Tuesday, April 17, 2012

Como Park Bluebird Trail update:

Post contributed by Sharon--Volunteer Como Park Bluebird Trail monitor:

What is the Como Park Bluebird Trail?

Como Park is a great place to raise a bluebird family!  It has the wide, open, grassy fields that bluebirds need to find insects to feed their young.  Bluebirds are cavity nesters and search for holes in dead trees or old fence posts in which to make their nests.  Unfortunately, there aren’t enough of these around.

Many people want to help bluebirds find nesting places and successfully raise their young, so they put up nest boxes and make bluebird “trails” in parks, cemeteries, golf courses or fields (with permission, of course).  Then a volunteer trail monitor checks the boxes at least once a week during the nesting season to make sure no problems have cropped up.

When bluebirds find an acceptable nest box, they make their nests from brown grass or long pine needles and weave the materials skillfully into a cup inside the box.  They lay up to five pale blue eggs twice a year, beginning in late April and continuing through August.  The eggs hatch after about two weeks and the young birds are ready to fledge about 16-21 days after hatching.

The Como Park Bluebird Trail began in 2008 with nine nest boxes mounted on telephone poles around the park.  From these boxes, 12 young bluebirds were fledged.

In 2009, a new trail was developed with boxes placed in more suitable locations.  Six post-mounted boxes were made by students in a stewardship class at Great River School, in partnership with Eco Education, and donated to the park.  Six experimental hanging nest boxes were tested in 2009, too.

The Como Golf Course has had a its own bluebird trail since 2005.   The trail now has 14 boxes.  From 2005-2008, a total of 125 young bluebirds have been successfully raised on the golf course! Look for these beautiful birds when you’re at the park.  Listen for their soft, lovely song.

Here is what has happened so far with the Como Park Bluebird Trail, check back here or on the webpage for weekly updates!

April 12, 2012: One box has a bluebird nest with five blue eggs in it. Another has a completed bluebird nest. Three boxes have chickadee nests made out of moss and fur. On those, I installed chickadee guards over the entrance holes to make the entrance smaller so only chickadees can get in. It protects them from larger competition. Another box has a small amount of moss in it and has likely been claimed by chickadees. Four boxes are still empty or have only small amounts of nesting material inside. Tree swallows have returned to the park. 

April 6, 2012:  Two bluebird nests and two chickadee nests on the trail so far.  No eggs yet.

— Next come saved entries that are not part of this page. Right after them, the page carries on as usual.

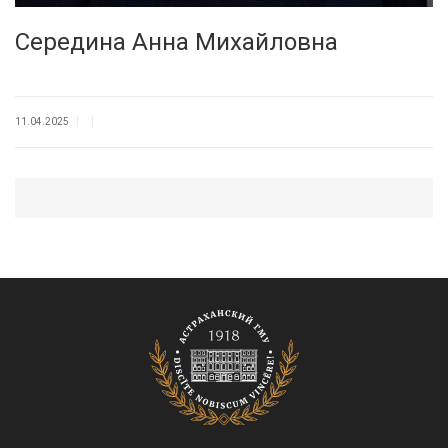
Середина Анна Михайловна
|
|
11.04.2025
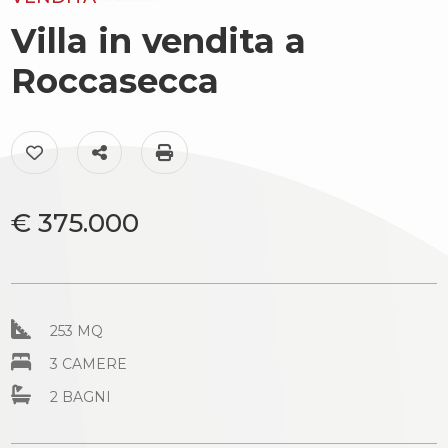
cercare
Villa in vendita a
Provincia
Il
Roccasecca
territorio
Comune
News
Preferiti: Cod. AC99-149-1675
Condividi
Stampa: Cod. AC99-149-1675
Contattaci
€ 375.000
Tipologia
-
multiscelta
253 MQ
3 CAMERE
Qualsiasi
2 BAGNI
Residenziali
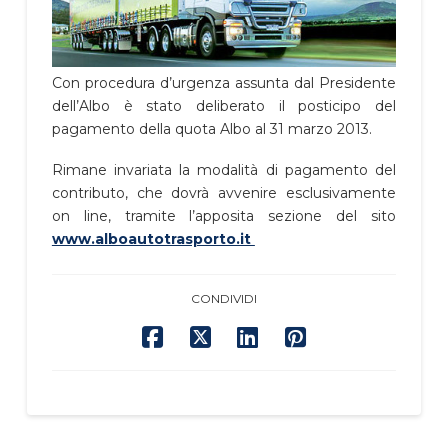
Con procedura d’urgenza assunta dal Presidente
dell’Albo è stato deliberato il posticipo del
pagamento della quota Albo al 31 marzo 2013.
Rimane invariata la modalità di pagamento del
contributo, che dovrà avvenire esclusivamente
on line, tramite l’apposita sezione del sito
www.alboautotrasporto.it
CONDIVIDI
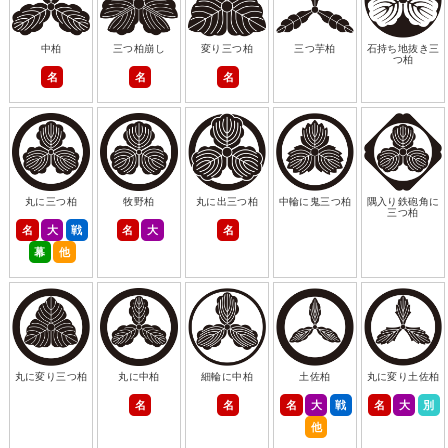
中柏
三つ柏崩し
変り三つ柏
三つ芋柏
石持ち地抜き三
つ柏
名
名
名
丸に三つ柏
牧野柏
丸に出三つ柏
中輪に鬼三つ柏
隅入り鉄砲角に
三つ柏
名
大
戦
名
大
名
幕
他
丸に変り三つ柏
丸に中柏
細輪に中柏
土佐柏
丸に変り土佐柏
名
名
名
大
戦
名
大
別
他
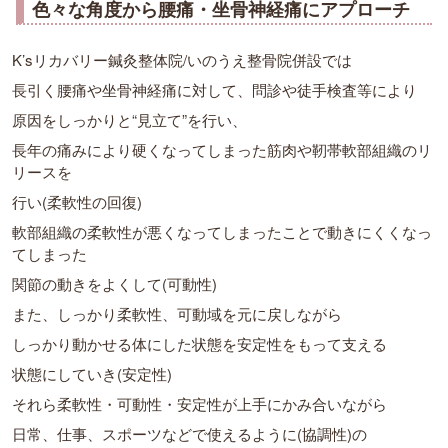
色々な角度から腰痛・坐骨神経痛にアプローチ
K’sリカバリー鍼灸整体院/いのうえ整骨院併設では
長引く腰痛や坐骨神経痛に対して、問診や徒手検査等により
原因をしっかりと“見立て”を行い、
長年の痛みにより硬くなってしまった筋肉や靭帯軟部組織のリ
リースを
行い(柔軟性の回復)
軟部組織の柔軟性が悪くなってしまったことで動きにくくなっ
てしまった
関節の動きをよくして(可動性)
また、しっかり柔軟性、可動域を元に戻しながら
しっかり動かせる体にした状態を安定性をもって支える
状態にしていき(安定性)
それら柔軟性・可動性・安定性が上手にかみ合いながら
日常、仕事、スポーツなどで使えるように(協調性)の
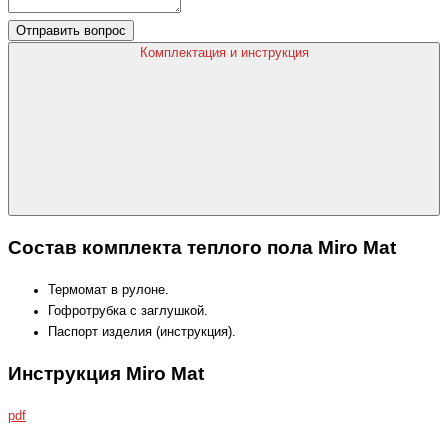
Отправить вопрос
Комплектация и инструкция
Состав комплекта теплого пола Miro Mat
Термомат в рулоне.
Гофротрубка с заглушкой.
Паспорт изделия (инструкция).
Инструкция Miro Mat
pdf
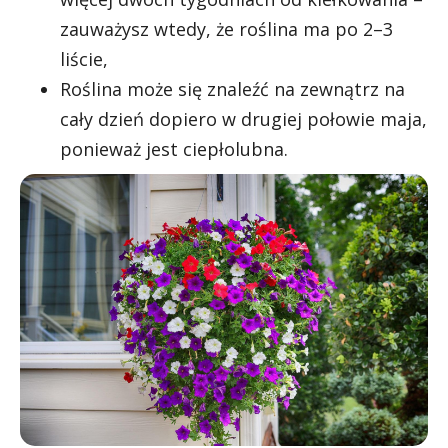
zauważysz wtedy, że roślina ma po 2–3
liście,
Roślina może się znaleźć na zewnątrz na
cały dzień dopiero w drugiej połowie maja,
ponieważ jest ciepłolubna.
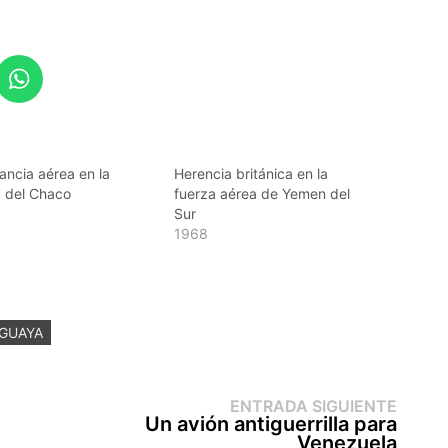
ncia aérea en la
Herencia británica en la
a del Chaco
fuerza aérea de Yemen del
Sur
1968
AGUAYA
Entr
ENTRADA SIGUIENTE
sigui
Un avión antiguerrilla para
Venezuela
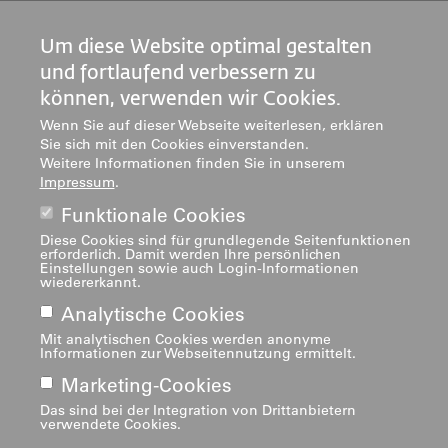
Institute
Zentren
Um diese Website optimal gestalten
Über uns
und fortlaufend verbessern zu
können, verwenden wir Cookies.
Wenn Sie auf dieser Webseite weiterlesen, erklären
Sie sich mit den Cookies einverstanden.
Weitere Informationen finden Sie in unserem
Impressum
.
Funktionale Cookies
Impressum
Footer
Diese Cookies sind für grundlegende Seitenfunktionen
navigation
erforderlich. Damit werden Ihre persönlichen
Einstellungen sowie auch Login-Informationen
wiedererkannt.
Analytische Cookies
Mit analytischen Cookies werden anonyme
Informationen zur Webseitennutzung ermittelt.
Marketing-Cookies
Das sind bei der Integration von Drittanbietern
verwendete Cookies.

March 31, 2012:  A hanging nestbox was stolen from the park in the past week, so the trail is down to 10 boxes.  Thankfully no birds had yet begun to nest in that box, though bluebirds had been checking it out.  I moved another hanging box to that position.  Still only one completed bluebird nest on the trail.  A chickadee has deposited some moss in one of the boxes and scolded me while I checked, two boxes have grassy unfinished nests that quite possibly belong to bluebirds, and two more 
have small amounts of dried grass in them.  Four are still empty.

March 24, 2012:  One nestbox contains a finely-crafted, deeply-cupped bluebird nest made out of pine needles.  Two others have some grassy nesting material inside, but it is too early to tell if they are the work of bluebirds or house sparrows.
March 11, 2012:  The boxes are up and the bluebirds are here!